DATA FOR THIS EXERCISE:
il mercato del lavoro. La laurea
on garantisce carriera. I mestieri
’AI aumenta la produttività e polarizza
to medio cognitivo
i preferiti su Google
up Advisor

WHAT TO WORK ON: Everything from the line that contains "on garantisce carriera. I mestieri" through the final line of the listing is to be restated word for word, and nothing more.

EXERCISE RESULT:
on garantisce carriera. I mestieri
’AI aumenta la produttività e polarizza
to medio cognitivo
i preferiti su Google
up Advisor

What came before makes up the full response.